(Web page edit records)
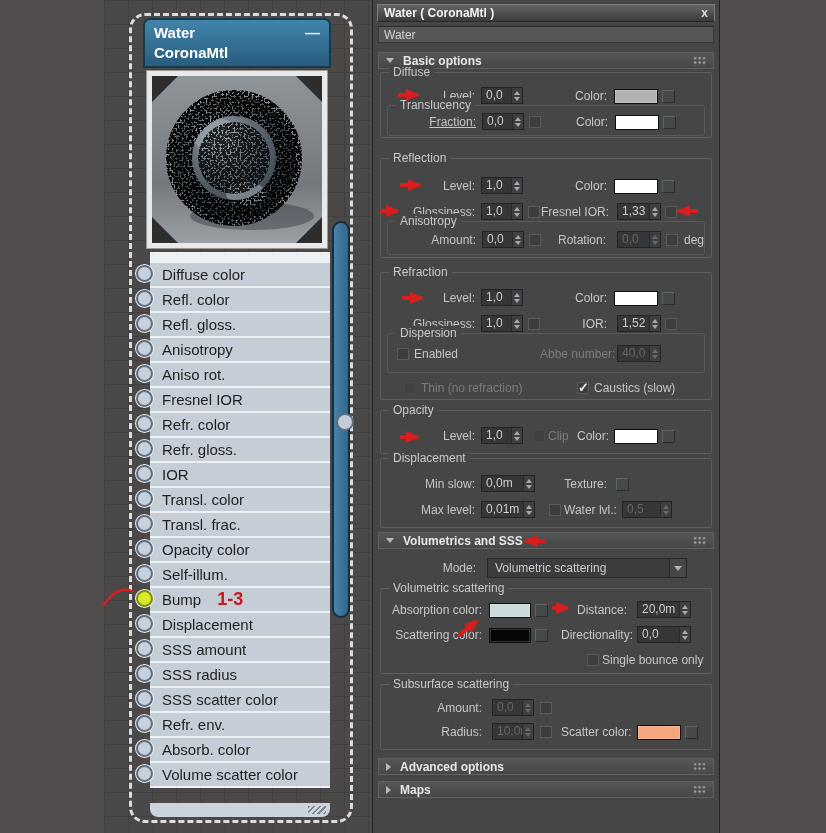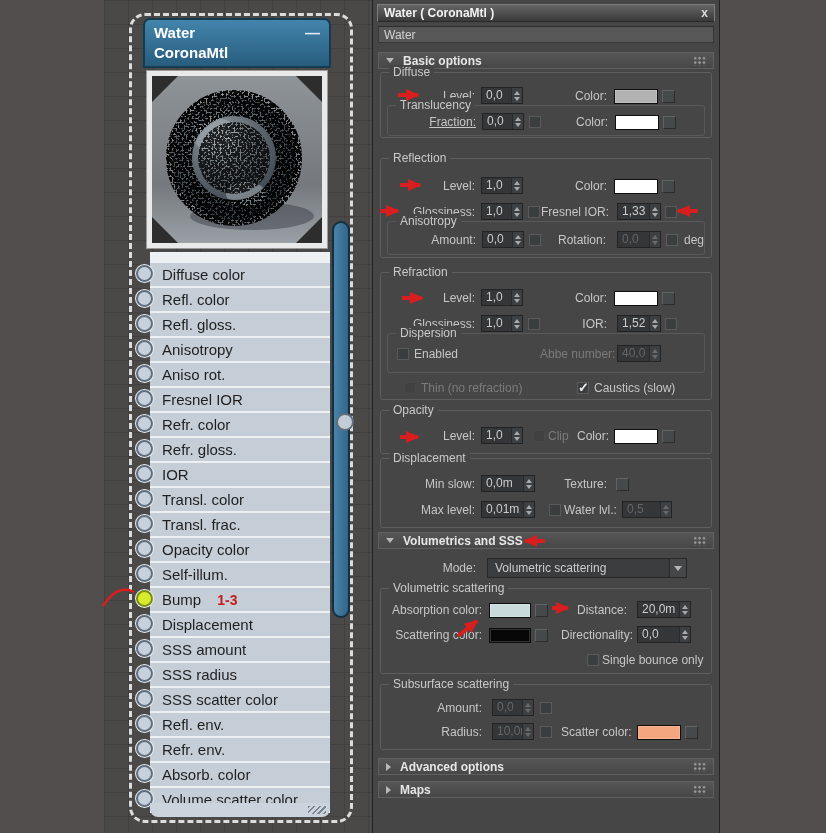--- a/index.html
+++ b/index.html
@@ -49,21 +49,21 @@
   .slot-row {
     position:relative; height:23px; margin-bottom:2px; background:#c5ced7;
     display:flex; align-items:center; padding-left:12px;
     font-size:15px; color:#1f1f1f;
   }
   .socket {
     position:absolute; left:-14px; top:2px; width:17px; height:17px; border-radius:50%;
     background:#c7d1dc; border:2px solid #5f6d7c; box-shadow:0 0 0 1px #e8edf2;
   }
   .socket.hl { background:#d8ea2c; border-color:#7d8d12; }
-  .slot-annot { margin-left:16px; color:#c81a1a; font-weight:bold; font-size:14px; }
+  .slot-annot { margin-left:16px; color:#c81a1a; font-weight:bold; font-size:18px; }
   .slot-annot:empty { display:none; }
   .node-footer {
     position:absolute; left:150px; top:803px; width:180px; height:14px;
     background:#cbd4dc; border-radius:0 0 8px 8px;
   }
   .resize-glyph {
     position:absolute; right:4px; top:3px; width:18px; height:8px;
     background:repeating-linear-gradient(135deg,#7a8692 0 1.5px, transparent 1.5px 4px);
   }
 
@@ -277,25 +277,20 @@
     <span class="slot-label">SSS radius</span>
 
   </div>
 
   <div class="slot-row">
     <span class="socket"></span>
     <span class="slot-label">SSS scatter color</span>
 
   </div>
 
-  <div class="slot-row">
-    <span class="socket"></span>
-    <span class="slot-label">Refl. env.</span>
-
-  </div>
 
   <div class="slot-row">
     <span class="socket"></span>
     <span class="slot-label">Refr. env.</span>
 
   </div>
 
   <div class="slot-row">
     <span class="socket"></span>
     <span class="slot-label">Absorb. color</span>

--

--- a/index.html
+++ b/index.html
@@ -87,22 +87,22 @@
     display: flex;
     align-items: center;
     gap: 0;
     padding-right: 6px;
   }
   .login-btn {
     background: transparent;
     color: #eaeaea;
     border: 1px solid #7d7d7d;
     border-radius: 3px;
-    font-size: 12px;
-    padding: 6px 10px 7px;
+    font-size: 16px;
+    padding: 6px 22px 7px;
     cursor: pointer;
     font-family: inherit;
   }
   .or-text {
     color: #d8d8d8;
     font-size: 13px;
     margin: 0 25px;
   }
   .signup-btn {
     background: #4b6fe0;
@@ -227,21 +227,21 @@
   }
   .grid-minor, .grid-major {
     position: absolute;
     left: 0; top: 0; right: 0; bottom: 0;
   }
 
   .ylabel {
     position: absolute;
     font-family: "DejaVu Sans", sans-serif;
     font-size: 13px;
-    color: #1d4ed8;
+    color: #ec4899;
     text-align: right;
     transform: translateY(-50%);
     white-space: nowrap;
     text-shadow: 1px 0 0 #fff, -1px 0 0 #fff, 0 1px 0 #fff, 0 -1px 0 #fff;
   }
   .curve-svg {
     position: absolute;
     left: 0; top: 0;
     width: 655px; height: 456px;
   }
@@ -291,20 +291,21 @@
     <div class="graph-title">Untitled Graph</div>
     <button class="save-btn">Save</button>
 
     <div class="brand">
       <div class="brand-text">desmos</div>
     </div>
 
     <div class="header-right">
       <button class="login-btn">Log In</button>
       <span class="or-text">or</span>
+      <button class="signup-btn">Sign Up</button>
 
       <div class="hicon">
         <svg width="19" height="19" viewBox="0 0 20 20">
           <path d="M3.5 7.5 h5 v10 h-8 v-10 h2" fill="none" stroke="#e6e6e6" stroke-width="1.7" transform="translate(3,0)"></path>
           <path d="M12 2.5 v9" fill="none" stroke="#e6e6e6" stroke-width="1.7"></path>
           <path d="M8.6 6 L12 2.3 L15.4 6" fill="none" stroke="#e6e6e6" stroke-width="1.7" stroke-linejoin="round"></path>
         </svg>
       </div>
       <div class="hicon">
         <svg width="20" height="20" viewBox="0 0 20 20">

---

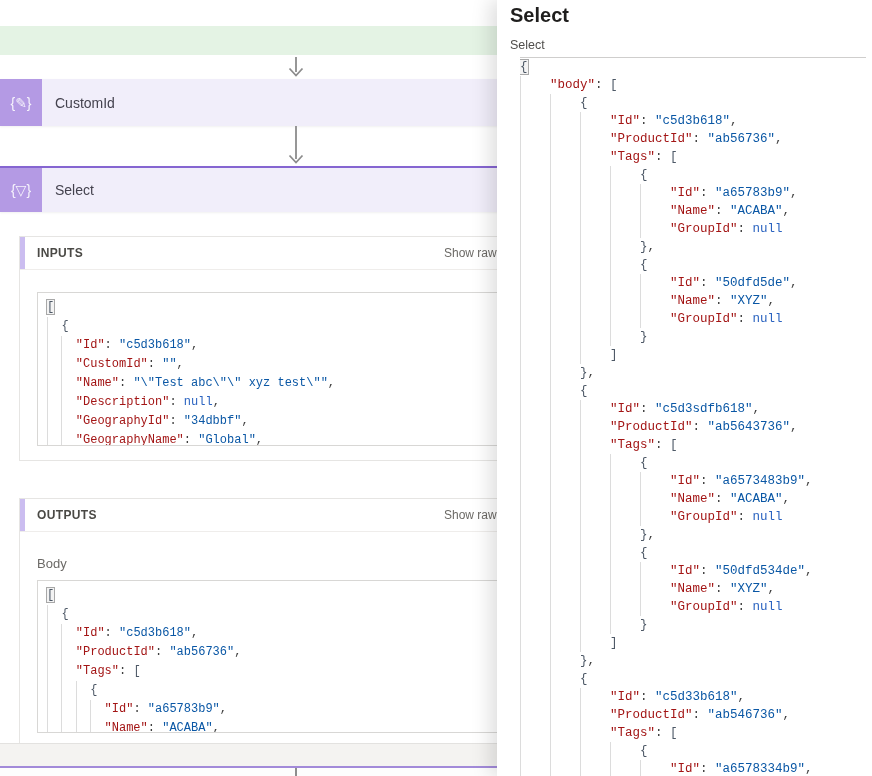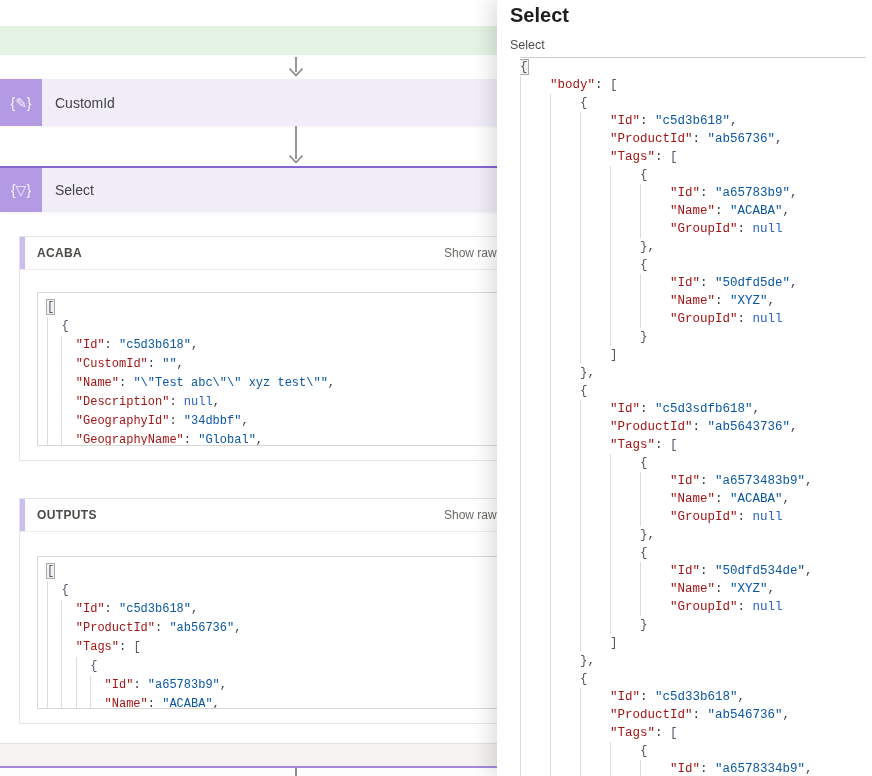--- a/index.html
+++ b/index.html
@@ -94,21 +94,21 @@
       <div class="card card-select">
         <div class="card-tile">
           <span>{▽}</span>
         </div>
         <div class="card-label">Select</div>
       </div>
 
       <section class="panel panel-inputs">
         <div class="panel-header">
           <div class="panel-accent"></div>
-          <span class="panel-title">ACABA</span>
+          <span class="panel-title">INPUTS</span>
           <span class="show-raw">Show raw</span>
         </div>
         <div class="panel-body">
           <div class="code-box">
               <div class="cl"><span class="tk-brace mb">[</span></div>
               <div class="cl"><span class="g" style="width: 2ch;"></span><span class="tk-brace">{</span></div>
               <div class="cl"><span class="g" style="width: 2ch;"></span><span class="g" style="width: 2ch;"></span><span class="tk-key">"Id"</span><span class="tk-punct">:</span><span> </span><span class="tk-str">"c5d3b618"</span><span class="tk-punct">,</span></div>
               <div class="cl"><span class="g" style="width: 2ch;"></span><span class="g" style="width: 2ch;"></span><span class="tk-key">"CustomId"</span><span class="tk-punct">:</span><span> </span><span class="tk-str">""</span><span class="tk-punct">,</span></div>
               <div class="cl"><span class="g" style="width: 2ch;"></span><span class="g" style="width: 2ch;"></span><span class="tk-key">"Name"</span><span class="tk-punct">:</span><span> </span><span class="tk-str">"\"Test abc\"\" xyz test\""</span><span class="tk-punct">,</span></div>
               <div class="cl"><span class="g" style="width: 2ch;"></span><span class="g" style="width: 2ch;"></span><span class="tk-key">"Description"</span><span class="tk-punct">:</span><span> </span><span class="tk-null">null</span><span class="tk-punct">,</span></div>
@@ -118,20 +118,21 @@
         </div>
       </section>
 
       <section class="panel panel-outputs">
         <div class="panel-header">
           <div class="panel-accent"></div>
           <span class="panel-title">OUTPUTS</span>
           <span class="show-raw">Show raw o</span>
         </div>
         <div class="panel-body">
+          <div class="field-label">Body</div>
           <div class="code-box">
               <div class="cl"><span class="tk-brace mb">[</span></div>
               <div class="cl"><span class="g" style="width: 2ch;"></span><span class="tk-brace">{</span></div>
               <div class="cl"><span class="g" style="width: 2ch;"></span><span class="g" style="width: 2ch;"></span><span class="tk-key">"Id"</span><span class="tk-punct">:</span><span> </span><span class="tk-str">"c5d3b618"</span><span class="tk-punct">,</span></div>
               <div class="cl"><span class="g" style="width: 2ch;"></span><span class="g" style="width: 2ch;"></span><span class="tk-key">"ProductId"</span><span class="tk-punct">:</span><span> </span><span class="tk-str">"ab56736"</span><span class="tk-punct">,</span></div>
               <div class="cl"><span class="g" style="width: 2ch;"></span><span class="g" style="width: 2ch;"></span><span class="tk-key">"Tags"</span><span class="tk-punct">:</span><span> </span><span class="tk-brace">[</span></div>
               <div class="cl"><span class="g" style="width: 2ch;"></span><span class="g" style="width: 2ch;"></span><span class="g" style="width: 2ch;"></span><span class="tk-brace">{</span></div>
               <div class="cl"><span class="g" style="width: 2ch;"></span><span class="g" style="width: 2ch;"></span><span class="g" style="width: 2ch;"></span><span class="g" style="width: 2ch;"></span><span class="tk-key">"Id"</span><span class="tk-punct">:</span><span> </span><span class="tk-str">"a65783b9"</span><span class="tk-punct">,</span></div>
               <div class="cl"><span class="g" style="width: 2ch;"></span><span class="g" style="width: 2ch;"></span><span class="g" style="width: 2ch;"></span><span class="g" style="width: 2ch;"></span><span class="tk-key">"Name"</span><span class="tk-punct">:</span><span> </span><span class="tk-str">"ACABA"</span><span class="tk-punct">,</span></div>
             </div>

=== Task requirements ===
Gather from the records above every line containing the string "section".

=== Response below ===
       <section class="panel panel-inputs">
       </section>
       <section class="panel panel-outputs">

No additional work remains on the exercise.